Arrested Reporter Writes His Story

Jonathan Meador, the Nashville Scene reporter arrested along with Occupy Nashville protesters, has written up an account of the evening. Excerpts:
While waiting in line to be processed onto the idling Department of Correction bus along with the others who’d been snatched up, I started to burp up my meal from earlier in the evening — an overpriced hamburger with fries and Jack and Coke. The trooper shot me a smirk.
“Smells like you been drinkin’ tonight,” he said. A few moments later, he informed one of his comrades to cite me for public intoxication.

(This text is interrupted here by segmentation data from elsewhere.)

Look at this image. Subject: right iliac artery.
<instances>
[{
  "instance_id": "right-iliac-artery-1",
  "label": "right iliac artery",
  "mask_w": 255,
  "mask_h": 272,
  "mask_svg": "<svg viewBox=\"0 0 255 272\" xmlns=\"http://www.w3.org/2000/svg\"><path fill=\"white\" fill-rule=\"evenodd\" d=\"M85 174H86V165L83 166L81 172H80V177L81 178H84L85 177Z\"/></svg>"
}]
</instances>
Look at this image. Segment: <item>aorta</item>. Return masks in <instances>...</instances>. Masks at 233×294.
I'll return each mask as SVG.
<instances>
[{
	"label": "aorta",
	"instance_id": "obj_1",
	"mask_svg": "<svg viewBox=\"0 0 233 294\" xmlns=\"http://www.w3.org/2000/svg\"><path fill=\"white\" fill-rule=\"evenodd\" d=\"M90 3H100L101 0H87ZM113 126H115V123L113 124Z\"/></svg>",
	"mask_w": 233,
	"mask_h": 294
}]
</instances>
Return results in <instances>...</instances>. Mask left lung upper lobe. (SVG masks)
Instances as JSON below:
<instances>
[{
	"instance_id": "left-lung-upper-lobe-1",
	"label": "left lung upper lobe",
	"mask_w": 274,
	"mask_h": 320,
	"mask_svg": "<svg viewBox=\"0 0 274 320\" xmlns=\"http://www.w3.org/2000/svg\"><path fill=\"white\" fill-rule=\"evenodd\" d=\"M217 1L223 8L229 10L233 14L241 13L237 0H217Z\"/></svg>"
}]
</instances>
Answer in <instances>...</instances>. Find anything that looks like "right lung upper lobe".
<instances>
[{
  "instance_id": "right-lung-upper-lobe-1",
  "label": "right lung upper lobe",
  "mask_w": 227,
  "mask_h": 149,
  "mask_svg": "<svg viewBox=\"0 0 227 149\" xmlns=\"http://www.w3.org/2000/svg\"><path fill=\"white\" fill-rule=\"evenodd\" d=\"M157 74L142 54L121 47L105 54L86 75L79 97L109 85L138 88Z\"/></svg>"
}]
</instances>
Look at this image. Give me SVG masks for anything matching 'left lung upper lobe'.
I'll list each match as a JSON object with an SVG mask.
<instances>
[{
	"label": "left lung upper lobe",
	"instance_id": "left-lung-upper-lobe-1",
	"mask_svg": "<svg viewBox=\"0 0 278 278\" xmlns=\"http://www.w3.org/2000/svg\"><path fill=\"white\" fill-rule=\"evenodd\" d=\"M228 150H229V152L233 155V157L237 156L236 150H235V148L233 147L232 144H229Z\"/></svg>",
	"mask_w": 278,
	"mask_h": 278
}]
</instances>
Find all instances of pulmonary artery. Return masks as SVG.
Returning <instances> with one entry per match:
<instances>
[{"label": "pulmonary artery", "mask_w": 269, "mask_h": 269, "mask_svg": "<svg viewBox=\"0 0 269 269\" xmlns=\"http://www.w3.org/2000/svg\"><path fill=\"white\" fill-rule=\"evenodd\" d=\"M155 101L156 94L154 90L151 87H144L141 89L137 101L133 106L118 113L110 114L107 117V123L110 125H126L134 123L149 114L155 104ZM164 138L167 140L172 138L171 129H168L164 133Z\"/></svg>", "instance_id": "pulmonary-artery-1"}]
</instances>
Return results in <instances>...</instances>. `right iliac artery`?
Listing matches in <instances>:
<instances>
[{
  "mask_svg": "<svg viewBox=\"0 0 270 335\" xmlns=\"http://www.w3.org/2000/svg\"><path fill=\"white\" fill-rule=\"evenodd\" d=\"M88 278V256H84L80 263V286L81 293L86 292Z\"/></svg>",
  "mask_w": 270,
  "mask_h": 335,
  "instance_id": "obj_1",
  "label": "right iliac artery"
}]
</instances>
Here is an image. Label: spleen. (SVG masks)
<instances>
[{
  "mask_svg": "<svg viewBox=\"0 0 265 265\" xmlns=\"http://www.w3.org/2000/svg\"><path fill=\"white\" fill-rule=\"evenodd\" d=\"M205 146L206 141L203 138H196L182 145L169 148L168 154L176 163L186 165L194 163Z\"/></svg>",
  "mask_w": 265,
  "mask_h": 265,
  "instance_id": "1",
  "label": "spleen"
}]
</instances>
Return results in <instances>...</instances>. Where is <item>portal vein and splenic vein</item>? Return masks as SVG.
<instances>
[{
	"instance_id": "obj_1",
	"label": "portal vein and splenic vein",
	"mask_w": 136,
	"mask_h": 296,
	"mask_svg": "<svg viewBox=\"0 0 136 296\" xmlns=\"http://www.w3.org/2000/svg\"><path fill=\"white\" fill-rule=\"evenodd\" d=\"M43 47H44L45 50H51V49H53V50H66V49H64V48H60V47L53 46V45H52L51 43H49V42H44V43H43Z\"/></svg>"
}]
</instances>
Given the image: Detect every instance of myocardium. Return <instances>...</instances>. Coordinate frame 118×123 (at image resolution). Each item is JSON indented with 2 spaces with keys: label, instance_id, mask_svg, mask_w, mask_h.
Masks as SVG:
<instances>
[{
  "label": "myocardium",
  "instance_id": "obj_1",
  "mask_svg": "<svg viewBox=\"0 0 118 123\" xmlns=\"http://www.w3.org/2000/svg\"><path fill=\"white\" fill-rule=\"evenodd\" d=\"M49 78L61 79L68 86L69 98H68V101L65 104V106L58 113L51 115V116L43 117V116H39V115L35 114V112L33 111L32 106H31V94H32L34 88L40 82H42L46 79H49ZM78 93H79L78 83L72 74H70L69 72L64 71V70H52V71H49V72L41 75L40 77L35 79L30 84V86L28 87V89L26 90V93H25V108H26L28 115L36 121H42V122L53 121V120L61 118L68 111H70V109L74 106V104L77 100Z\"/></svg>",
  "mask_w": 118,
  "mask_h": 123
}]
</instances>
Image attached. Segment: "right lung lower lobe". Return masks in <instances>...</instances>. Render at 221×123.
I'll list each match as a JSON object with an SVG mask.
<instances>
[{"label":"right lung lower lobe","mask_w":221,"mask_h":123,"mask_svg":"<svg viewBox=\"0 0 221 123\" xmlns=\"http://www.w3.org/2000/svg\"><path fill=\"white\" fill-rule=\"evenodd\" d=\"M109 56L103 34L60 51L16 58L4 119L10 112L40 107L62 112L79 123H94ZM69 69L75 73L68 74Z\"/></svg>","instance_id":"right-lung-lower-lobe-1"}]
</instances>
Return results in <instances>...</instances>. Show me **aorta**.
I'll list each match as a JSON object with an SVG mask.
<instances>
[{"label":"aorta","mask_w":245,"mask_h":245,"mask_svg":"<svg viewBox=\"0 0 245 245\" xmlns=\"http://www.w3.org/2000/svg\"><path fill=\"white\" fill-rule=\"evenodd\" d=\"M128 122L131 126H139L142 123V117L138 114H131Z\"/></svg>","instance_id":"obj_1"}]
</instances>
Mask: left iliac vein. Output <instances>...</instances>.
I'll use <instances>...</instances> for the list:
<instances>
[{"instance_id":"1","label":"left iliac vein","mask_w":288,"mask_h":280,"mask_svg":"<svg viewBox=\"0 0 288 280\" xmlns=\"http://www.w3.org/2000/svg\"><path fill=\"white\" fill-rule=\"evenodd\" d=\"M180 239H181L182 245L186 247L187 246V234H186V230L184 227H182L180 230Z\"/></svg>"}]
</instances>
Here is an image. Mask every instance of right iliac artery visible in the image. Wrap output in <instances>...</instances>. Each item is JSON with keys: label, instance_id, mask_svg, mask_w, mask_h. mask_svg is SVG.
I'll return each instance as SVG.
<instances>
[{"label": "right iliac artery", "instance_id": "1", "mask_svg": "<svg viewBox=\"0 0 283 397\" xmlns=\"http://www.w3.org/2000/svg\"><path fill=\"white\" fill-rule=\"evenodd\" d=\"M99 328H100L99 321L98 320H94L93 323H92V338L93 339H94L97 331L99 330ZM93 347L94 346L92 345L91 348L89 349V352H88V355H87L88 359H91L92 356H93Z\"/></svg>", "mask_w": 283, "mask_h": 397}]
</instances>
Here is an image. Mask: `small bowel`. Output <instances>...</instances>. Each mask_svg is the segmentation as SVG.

“You’ve got to be kidding me!” I said. At that moment I happened to notice my colleagues standing near the bus, in various stages of what I can only describe as freaking the hell out. I yelled out to them to call my editor.
…(After being arrested and listening to conversations of others arrested) Normally, such talk strikes me as the fringe ramblings of stereotypical anarchists or right-wing conspiracists. But after what happened tonight, I felt only a chill.
On and on it went, while all I could think of was getting home to bed. Abruptly, we heard cheers erupt from the women’s cell. One of them had been checking her Twitter account. She learned that the sitting magistrate — again, Tom Nelson — threw out the charges against us and demanded that we be released immediately.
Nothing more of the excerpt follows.